#### Goal of the exercise:
Please check each statement against the Spark Structured Streaming post and mark it yes or no, quoting the words of the post that decide it. 1. The first app reads .gz files between 1GB and 9GB compressed. 2. The second app runs without problems. 3. The output query triggers every 30 seconds.

#### Document extract:
You are viewing a plain text version of this content. The canonical link for it is here.
Posted to user@spark.apache.org by Paul Corley <pa...@ignitionone.com> on 2017/05/25 14:13:05 UTC

Structured Streaming from Parquet

I have a Spark Structured Streaming process that is implemented in 2 separate streaming apps.

First App reads .gz, which range in size from 1GB to 9GB compressed, files in from s3 filters out invalid records and repartitions the data and outputs to parquet on s3 partitioned the same as the stream is partitioned. This process produces thousands of files which other processes consume.  The thought on this approach was to:

1)       Break the file down to smaller more easily consumed sizes

2)       Allow a more parallelism in the processes that consume the data.

3)       Allow multiple downstream processes to consume data that has already

a.       Had bad records filtered out

b.       Not have to fully read in such large files

Second application reads in the files produced by the first app.  This process then reformats the data from a row that is:

12NDSIN|20170101:123313, 5467;20170115:987

into:
12NDSIN, 20170101, 123313
12NDSIN, 20170101, 5467
12NDSIN, 20170115, 987

App 1 runs no problems and churns through files in its source directory on s3.  Total process time for a file is < 10min.  App2 is the one having issues.

The source is defined as
val rawReader = sparkSession
  .readStream
  .option("latestFirst", "true")
  .option("maxFilesPerTrigger", batchSize)
  .schema(rawSchema)
  .parquet(config.getString("aws.s3.sourcepath"))   <=====Line85

output is defined as
val query = output
  .writeStream
  .queryName("bk")
  .format("parquet")
  .partitionBy("expireDate")
  .trigger(ProcessingTime("10 seconds"))
  .option("checkpointLocation",config.getString("spark.app.checkpoint_dir") + "/bk")
  .option("path", config.getString("spark.app.s3.output"))
  .start()
  .awaitTermination()

If files exist from app 1 app 2 enters a cycle of just cycling through parquet at ProcessFromSource.scala:85<http://ip-10-205-68-107.ec2.internal:18080/history/application_1491337161441_4439/stages/stage?id=78&attempt=0>           3999/3999

If there are a few files output from app1 eventually it will enter the stage where it actually processes the data and begins to output, but the more files produced by app1 the longer it takes if it ever completes these steps.  With an extremely large number of files the app eventually throws a java OOM error. Additionally each cycle through this step takes successively longer.

#### Material provided:
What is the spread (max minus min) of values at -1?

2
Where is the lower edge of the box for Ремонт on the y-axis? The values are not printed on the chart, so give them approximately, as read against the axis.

#### Your solution:
1. Yes: "reads .gz, which range in size from 1GB to 9GB compressed"
2. No: "App2 is the one having issues."
3. No: ".trigger(ProcessingTime("10 seconds"))"